# Work instructions
Return the lines below that contain the word "feet".
━━ Given entries ━━
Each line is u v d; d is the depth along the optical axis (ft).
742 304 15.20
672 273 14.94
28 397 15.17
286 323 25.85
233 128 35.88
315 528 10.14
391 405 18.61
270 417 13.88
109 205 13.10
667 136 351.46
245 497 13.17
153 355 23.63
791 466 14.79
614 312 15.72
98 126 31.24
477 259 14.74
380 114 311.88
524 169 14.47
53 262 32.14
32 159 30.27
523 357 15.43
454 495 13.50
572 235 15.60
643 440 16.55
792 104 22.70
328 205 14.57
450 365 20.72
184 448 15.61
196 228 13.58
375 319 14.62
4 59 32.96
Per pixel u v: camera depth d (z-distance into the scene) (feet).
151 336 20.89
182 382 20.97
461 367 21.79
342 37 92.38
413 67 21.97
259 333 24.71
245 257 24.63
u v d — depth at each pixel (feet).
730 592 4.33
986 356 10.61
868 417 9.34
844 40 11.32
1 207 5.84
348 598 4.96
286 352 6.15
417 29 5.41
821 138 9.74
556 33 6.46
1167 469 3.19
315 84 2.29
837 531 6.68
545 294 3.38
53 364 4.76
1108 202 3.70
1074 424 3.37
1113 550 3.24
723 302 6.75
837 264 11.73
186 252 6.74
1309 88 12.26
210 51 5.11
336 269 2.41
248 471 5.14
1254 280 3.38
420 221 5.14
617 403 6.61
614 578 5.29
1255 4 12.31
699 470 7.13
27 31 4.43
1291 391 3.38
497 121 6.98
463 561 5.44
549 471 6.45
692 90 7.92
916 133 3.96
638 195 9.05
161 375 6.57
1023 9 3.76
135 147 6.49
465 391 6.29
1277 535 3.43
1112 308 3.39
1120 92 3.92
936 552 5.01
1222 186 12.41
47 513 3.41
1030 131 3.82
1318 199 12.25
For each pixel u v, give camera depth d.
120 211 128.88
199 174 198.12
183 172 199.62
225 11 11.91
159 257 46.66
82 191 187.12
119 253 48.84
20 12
━━━
# Response below
Per pixel u v: camera depth d (z-distance into the scene) (feet).
u v d — depth at each pixel (feet).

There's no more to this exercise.